Пока толпы на Вильгельмштрассе, громко вопя, требовали отмщения, подавленные депутаты левых партий собрались в кафе и сокрушались по поводу происходящего.
— Весь мир поднимается против нас, – сказал один из них. – У германизма в мире есть три врага – романские народы, славяне и англосаксы, и сейчас они все объединились против нас.
— Благодаря нашей дипломатии у нас остался один друг – Австрия, да и ту нам приходится поддерживать, – заявил другой.
— По крайней мере, хорошо лишь то, что война быстро кончится, – утешил их третий. – Через четыре месяца наступит мир. С точки зрения экономики и финансов, мы вряд ли протянем дольше.
— Остаётся лишь надеяться на турок и японцев, – вставил ещё кто-то.
Действительно, прошлым вечером по кафе и закусочным прокатился такой слух, когда посетители кафе стали беспокойно оглядываться по сторонам – с улицы послышался отдалённый гомон приближавшейся толпы и крики «ура». Один из современников писал в своём дневнике: «Они подходили всё ближе и ближе. Люди прислушивались, затем начали вскакивать с мест. Крики „ура“ становились всё громче. Они эхом прокатывались по Потсдамской площади. Казалось, надвигался шторм. Посетители, оставив еду, выбегали из ресторанов на улицу. Меня увлёк этот людской поток. „Что случилось?“ – „Япония объявила войну России!“ – кричали из толпы. Ура! Ура! Буйное выражение радости. Люди обнимают друг друга. „Да здравствует Япония! Ура! Ура!“ Бесконечное ликование. Кто-то закричал: „К японскому посольству!“ И толпа, неудержимо увлекая всех, хлынула к посольству и окружила здание. „Да здравствует Япония! Да здравствует Япония!“ – раздавались пылкие возгласы, пока наконец не появился японский посол и, заикаясь от смущения, выразил благодарность за это неожиданное и, как казалось ему, незаслуженное проявление признательности». И хотя на другой день стало известно о ложности этих слухов, но берлинцы только лишь через две недели поняли, насколько незаслуженным было это проявление признательности.
Когда посол Лихновский и сотрудники посольства покидали Англию, один из друзей, пришедших проводить его на лондонский вокзал Виктория, был поражён «грустной и тяжёлой» атмосферой прощания. Немецкие дипломаты ругали правительство за то, что оно втянуло страну в войну, имея в союзниках лишь Австрию.
— Какие у нас шансы, когда на нас нападают со всех сторон?
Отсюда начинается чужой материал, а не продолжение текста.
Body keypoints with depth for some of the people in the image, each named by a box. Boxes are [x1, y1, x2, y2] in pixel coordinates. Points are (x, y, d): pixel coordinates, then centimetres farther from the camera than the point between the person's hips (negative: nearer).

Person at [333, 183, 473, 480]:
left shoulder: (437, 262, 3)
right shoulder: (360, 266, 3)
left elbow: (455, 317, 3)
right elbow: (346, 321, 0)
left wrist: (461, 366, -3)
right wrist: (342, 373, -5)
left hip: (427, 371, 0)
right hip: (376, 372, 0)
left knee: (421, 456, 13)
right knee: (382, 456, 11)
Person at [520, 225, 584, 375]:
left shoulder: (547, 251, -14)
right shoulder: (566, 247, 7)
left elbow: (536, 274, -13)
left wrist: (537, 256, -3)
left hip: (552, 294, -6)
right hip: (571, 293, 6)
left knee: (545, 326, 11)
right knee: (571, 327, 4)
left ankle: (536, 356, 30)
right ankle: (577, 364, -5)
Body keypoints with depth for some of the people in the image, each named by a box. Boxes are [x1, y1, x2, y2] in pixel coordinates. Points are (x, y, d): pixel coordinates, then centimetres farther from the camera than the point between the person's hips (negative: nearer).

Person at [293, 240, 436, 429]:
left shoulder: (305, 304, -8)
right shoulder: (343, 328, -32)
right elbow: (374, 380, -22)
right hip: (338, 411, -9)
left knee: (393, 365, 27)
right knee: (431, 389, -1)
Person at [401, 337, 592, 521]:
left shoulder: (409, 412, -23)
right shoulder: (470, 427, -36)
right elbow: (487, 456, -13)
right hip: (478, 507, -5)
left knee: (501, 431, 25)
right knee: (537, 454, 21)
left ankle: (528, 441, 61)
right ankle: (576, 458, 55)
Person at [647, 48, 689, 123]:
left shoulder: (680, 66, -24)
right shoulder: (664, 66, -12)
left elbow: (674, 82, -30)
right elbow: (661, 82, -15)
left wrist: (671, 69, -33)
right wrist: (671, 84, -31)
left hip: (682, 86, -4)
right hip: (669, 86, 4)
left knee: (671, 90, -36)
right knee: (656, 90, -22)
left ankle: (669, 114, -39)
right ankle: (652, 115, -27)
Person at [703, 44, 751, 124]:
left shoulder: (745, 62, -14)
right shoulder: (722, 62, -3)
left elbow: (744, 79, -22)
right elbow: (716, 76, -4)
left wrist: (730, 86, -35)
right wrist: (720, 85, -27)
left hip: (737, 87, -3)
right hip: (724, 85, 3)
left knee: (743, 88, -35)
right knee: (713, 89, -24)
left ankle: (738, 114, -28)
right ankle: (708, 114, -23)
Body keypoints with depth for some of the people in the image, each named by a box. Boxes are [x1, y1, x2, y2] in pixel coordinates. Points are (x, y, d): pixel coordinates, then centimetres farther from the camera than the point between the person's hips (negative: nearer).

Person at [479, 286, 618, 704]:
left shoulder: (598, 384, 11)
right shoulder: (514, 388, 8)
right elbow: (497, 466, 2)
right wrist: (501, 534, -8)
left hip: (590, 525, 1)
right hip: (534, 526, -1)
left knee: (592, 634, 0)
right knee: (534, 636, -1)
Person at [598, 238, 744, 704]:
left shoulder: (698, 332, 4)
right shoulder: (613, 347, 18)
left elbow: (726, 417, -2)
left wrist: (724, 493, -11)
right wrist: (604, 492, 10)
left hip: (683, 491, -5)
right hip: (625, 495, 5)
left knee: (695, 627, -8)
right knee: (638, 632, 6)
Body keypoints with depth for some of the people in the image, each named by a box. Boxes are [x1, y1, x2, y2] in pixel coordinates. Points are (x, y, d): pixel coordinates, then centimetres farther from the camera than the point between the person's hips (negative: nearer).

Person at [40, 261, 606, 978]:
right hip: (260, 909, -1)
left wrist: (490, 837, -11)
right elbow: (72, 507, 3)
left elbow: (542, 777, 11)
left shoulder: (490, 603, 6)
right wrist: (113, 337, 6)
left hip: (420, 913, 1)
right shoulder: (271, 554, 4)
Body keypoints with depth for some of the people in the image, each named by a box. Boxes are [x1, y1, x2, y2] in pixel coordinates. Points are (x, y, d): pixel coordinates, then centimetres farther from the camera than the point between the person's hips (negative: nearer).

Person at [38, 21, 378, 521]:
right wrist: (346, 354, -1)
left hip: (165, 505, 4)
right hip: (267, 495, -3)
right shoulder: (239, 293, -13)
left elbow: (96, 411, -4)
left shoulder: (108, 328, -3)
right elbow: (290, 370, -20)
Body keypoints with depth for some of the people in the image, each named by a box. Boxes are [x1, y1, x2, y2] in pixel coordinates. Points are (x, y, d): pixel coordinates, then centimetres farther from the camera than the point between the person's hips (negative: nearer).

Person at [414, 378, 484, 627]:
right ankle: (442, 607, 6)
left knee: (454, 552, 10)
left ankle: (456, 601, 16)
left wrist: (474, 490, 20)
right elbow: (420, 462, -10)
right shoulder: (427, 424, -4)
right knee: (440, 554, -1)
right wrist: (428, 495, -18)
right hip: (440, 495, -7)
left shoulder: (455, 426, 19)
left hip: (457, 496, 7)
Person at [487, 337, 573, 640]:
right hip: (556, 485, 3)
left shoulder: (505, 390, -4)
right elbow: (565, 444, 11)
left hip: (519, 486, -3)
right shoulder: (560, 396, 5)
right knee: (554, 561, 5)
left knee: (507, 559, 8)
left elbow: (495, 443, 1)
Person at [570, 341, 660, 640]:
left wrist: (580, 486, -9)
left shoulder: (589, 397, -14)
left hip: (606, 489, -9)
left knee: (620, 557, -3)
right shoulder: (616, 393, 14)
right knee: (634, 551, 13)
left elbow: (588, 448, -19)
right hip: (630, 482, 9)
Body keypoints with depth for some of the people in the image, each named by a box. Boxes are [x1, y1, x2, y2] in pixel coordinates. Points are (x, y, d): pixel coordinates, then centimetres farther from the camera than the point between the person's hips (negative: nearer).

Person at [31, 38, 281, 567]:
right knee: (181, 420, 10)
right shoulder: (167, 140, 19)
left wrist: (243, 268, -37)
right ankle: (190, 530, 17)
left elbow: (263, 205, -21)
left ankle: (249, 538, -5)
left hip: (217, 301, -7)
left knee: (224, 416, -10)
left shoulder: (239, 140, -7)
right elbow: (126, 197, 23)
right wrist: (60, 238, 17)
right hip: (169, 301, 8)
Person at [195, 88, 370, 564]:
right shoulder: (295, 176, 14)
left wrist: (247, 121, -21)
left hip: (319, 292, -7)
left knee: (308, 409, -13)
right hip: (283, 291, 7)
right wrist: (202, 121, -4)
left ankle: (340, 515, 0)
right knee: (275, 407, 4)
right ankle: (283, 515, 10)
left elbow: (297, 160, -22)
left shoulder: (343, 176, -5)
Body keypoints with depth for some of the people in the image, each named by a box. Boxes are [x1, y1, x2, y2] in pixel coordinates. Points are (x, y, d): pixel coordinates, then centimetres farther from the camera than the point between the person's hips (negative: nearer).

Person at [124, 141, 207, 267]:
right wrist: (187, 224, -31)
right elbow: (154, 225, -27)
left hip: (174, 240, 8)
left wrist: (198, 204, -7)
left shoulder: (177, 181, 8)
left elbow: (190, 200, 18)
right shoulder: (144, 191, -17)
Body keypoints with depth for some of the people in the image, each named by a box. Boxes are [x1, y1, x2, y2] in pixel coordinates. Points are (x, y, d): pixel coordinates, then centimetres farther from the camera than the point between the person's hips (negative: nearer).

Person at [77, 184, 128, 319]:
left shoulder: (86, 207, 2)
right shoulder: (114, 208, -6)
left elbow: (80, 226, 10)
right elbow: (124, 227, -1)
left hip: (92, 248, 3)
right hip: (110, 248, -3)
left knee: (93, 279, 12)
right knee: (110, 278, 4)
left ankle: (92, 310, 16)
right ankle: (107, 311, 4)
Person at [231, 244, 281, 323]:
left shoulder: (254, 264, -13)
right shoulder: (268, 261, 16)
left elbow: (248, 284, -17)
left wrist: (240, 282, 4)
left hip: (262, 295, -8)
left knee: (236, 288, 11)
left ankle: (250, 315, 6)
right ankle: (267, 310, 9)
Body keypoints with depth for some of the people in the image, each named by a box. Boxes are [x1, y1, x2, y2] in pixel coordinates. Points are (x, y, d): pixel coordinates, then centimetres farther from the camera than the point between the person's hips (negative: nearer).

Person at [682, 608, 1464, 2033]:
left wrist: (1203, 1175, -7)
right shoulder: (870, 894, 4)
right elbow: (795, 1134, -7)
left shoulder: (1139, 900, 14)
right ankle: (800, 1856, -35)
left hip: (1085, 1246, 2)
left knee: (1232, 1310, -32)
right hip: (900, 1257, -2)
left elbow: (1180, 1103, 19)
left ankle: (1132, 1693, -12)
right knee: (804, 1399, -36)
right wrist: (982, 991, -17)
Неужели у Германии нет друзей? – мрачно спросил один из дипломатов.
— Мне говорили, есть ещё Сиам, – ответил его коллега.
Не успела Англия направить ультиматум, как кабинет вновь стали раздирать споры о том, следует ли направлять во Францию экспедиционный корпус. Объявив о вступлении в войну, министры начали рассуждать, насколько деятельным будет её участие и как далеко может зайти Англия, оказывая помощь французам. В соответствии с совместными планами английские экспедиционные силы в составе шести дивизий должны были прибыть во Францию между 4‑м и 12‑м днём мобилизации и на 15‑й день занять боевые позиции на крайнем левом фланге французской оборонительной линии. График и так уже был сорван, потому что мобилизацию в Англии намечалось объявить на два дня позже, чем во Франции. Таким образом, английский 1‑й день мобилизации (5 августа) отстал от французского на трое суток, что грозило дальнейшими задержками.